SELECTED PASSAGE »
Posted on December 11, 2008
The role of Flash in a news organization (Part 1)
Inspired by Mark Luckie’s useful post about where to find the best in Flash journalism, coupled with the recent release of Flash CS4, I thought I might make a stab at discussing strategies for using Flash.
On Friday, one of our IT guys installed Flash CS4 on my Windows box at work. Whoa. Radically different! Adobe moved the TImeline and the Toolbox, and they changed the panel layouts. It’s like visiting a foreign country where they don’t use the Latin alphabet. Where’s this? Where’s that? Then I grabbed the paintbrush, chose a color, modified the brush, and painted a circle. Ah, same as it ever was. Converted the circle to a symbol. No problem. Tweened it — whoa! Tweening has changed!
For a brief overview of how Flash CS4 differs from all previous versions, see the Macworld review.
ActionScript 3 is still in force, and ActionScript 2 is still available as an option. So it’s not as radical as it might seem at first. A lot of the changes have to do with animation techniques.

GIVEN DATA »
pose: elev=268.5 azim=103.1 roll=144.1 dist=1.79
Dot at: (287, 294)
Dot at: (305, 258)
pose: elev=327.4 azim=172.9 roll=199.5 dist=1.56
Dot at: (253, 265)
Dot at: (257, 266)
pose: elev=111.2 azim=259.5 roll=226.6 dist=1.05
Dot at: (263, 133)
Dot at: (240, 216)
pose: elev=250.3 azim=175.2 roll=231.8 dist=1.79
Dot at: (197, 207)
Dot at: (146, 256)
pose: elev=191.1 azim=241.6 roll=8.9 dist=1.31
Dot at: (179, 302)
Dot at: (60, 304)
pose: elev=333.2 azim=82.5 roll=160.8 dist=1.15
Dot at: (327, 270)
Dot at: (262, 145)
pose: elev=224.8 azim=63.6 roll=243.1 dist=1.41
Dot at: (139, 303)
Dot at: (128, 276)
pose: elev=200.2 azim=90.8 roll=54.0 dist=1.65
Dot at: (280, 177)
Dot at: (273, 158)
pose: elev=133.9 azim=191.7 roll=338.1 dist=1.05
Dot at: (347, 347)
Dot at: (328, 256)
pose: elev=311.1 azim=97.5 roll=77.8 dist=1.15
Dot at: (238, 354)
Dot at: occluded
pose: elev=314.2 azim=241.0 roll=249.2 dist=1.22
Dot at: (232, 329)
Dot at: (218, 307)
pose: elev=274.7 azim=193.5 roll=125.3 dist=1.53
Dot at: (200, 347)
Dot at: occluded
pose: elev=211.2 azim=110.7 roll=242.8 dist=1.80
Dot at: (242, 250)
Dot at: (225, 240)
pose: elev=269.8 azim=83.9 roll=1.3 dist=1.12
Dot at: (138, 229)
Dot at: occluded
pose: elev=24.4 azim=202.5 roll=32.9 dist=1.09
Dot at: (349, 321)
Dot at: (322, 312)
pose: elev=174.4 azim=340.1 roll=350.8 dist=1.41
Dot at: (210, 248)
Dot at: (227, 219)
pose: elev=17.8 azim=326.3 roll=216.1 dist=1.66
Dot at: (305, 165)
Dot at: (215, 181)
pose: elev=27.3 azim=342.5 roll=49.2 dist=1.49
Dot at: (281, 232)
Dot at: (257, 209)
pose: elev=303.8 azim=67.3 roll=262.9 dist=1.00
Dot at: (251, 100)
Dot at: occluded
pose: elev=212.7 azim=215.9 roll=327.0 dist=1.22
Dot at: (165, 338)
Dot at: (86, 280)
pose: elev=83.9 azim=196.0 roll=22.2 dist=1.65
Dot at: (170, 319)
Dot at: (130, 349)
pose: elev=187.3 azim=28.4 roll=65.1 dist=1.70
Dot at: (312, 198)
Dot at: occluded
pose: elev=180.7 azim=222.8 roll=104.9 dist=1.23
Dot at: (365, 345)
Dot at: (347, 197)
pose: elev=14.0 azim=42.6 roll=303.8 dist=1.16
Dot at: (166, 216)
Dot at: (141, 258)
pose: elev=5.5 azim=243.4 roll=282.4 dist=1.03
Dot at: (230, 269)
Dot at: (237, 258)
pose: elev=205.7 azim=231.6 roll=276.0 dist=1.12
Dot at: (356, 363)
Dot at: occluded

EXERCISE REQUIREMENTS »
• A. According to the post on Flash in a news organization, which ActionScript versions are available in Flash CS4?
• B. Rewrite everything from "Posted on December" down to "Tweening has changed!" in the Flash post, putting "square" wherever "circle" appears.
• C. Pick up the post about Flash in a news organization from its final sentence and carry it forward.

ANSWERS BY TASK »
• A. ActionScript 3 is still in force, and ActionScript 2 is still available as an option.

• B.
Posted on December 11, 2008
The role of Flash in a news organization (Part 1)
Inspired by Mark Luckie’s useful post about where to find the best in Flash journalism, coupled with the recent release of Flash CS4, I thought I might make a stab at discussing strategies for using Flash.
On Friday, one of our IT guys installed Flash CS4 on my Windows box at work. Whoa. Radically different! Adobe moved the TImeline and the Toolbox, and they changed the panel layouts. It’s like visiting a foreign country where they don’t use the Latin alphabet. Where’s this? Where’s that? Then I grabbed the paintbrush, chose a color, modified the brush, and painted a square. Ah, same as it ever was. Converted the square to a symbol. No problem. Tweened it — whoa! Tweening has changed!

• C.
In news organizations, Flash is frequently used to create an interface for a news package, or for a player (e.g., a video player). You don’t have to build a video player from scratch — you can use the excellent JW FLV Media Player. And there’s no need to build a slideshow player — you can use Soundslides (which was developed by a photojournalist, Joe Weiss).
Here are some examples of Flash interfaces for journalism packages:
- Silent Shame — Wisconsin State Journal
- The Girl in the Window — St. Petersburg (Fla.) Times
- Touching Evil — Pittsburgh (Pa.) Post-Gazette
Typically this kind of package bundles together (or integrates) several discrete elements such as videos, audio, maps, and animated graphics. The audience remains oriented by the consistent, persistent interface (buttons and other cues remain fixed and stable). Credits and background information are easy to find within the package itself. This kind of package differs from a mere player in that all its elements are part of the same story.
Another great use for Flash is to display interactive data visualizations, at which The New York Times excels:
- Can a President Tame the Business Cycle?
- Exit Polls – Election Results 2008
- The Ebb and Flow of Movies: Box Office Receipts 1986 — 2008
Similarly, Flash is great for animated and interactive graphics of all kinds:
- Architectural Monuments in a Reshaped Beijing (New York Times)
- How Much Is $700 Billion? (USA Today)
- University of Texas Supercomputer (Austin American-Statesman)
Or you can use Flash to make a simple infographic with rollover effects, like Web of Influence (New York Times), which shows affiliations of Chicago’s Gov. Rod Blagojevich. This is Flash 101 — the functionality here is as basic as can be.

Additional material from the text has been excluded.